Tourbillon

Some parts in a mechanical watch are so tiny and vulnerable that gravity disorients them, causing accuracy fluctuations depending on the position in which the watch is kept.

A tourbillon (pronounced "TOUR-bee-yon") defies gravity and provides greater precision in the timekeeping of a mechanical watch by protecting those parts.

This high complication remains one of the most difficult and complex movements to master.

What is a tourbillon

The most precious complication
Historically, tourbillons have commanded top prices and were out of reach of all but the extremely wealthy. Very few watch houses have the time and experience to produce tourbillon watches, driving up prices even higher.

Watch houses usually produce a few dozen pieces of tourbillon watches each year, as only the most skilled watchmakers are capable of making the handcrafted movement. Considered one of the most complex watch complications, tourbillons are prized for their engineering and design principles.

The higher price is attributable to the complexity of the tourbillon mechanism, which is created within extremely tight mechanical tolerances with specialized tooling. Crafting a tourbillon requires more parts and time than in other movements. Dedicated tools and machinery are required to manufacture a tourbillon as well as special lightweight and durable metals.

How does a Tourbillon work?

To counter the effects of gravity and other forces that affect the accuracy of clocks and watches Abraham-Louis Breguet invented in 1795, a tourbillon.

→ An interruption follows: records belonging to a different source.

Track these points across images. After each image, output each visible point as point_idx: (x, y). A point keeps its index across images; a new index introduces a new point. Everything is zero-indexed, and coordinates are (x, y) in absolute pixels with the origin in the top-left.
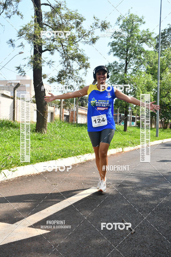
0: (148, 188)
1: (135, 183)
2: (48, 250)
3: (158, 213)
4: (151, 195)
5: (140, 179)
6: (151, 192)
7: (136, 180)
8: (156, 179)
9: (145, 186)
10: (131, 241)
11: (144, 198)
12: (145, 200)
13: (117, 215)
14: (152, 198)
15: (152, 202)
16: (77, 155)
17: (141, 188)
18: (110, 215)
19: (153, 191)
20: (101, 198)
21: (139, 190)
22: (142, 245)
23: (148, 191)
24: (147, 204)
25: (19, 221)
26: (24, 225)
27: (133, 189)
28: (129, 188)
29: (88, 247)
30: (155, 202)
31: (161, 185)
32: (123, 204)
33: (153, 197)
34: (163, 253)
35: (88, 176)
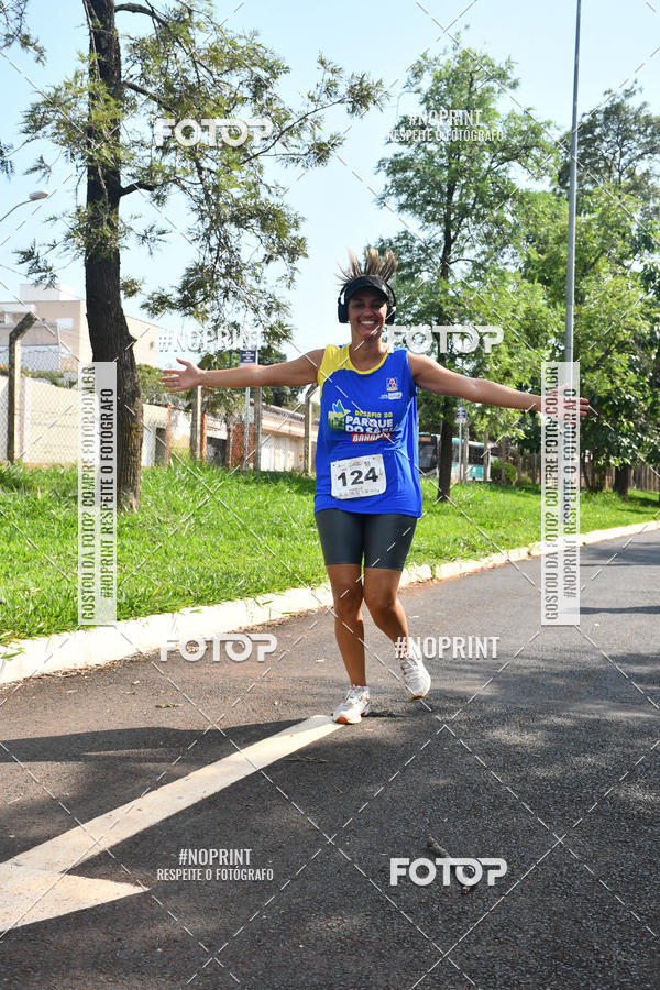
0: (527, 720)
1: (479, 701)
2: (140, 959)
3: (562, 815)
4: (540, 743)
5: (499, 682)
6: (539, 733)
7: (482, 689)
8: (561, 682)
9: (518, 711)
10: (459, 920)
11: (510, 758)
12: (515, 763)
13: (408, 824)
14: (544, 758)
15: (540, 773)
16: (258, 591)
17: (502, 719)
18: (382, 824)
19: (546, 728)
20: (348, 759)
21: (492, 727)
22: (499, 935)
23: (529, 729)
24: (524, 779)
25: (26, 849)
26: (49, 866)
27: (470, 723)
29: (295, 946)
30: (554, 772)
31: (578, 706)
32: (433, 781)
33: (545, 753)
34: (578, 965)
35: (297, 674)
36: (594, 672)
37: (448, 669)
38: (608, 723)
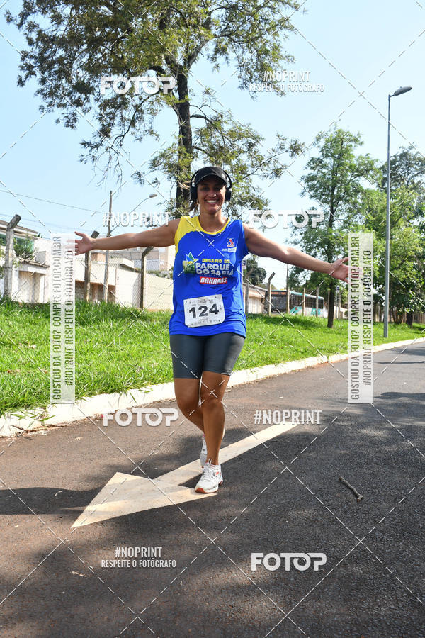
0: (379, 424)
1: (356, 416)
2: (217, 523)
3: (399, 467)
4: (385, 436)
5: (363, 408)
6: (384, 431)
7: (357, 412)
8: (392, 408)
9: (374, 421)
10: (357, 512)
11: (373, 442)
12: (375, 444)
13: (329, 471)
14: (388, 442)
15: (387, 449)
16: (252, 366)
17: (367, 425)
18: (317, 470)
19: (387, 428)
20: (299, 441)
21: (363, 428)
23: (380, 429)
24: (380, 452)
25: (162, 474)
26: (173, 482)
27: (353, 426)
28: (345, 424)
29: (285, 522)
30: (393, 448)
31: (401, 419)
32: (339, 452)
33: (388, 440)
35: (272, 403)
36: (406, 404)
37: (340, 402)
38: (415, 427)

It was originally designed to eliminate errors of rate in pocket watches, which were kept in vertical positions for long periods of time. This was leading to deviations in timekeeping due to friction conditions caused by gravity either accelerating or decelerating the vibrations of the balance. Breguet's solution was to balance out all differences of position with a small "clock within a clock”. He did so by mounting the rate determinative components - balance, balance spring and escapement - in a delicate lightweight carriage which rotated on its own axis once every sixty seconds. In this manner, fractions of a second lost during the first 30 seconds were regained during the next 30 seconds so that the negative effects of gravity were neutralized, allowing many watches to attain chronometer-like accuracy.

It is critical that energy expenditure be at a minimum as the same energy from the mainspring to power the gears is also needed to move the tourbillon. Any instability or disturbance in this energy flow will decrease the accuracy of the watch. Even to adjust the tourbillon movement requires specialists who have to disassemble and reassemble the tourbillon to regulate the balance.

The movement’s mesmerizing rotations is the reason Breguet named his device a tourbillon - meaning "whirlwind" in French.

To this day, the complex construction and exacting precision required to create a tourbillion remains a specialty of the most gifted watchmakers. Two hundred years after the invention of the tourbillon, even today's high technology manufacturing methods and precise machinery combined with innovative materials cannot overcome the negative effects of gravity, upholding the tourbillon's status as a relevant and fascinating complication.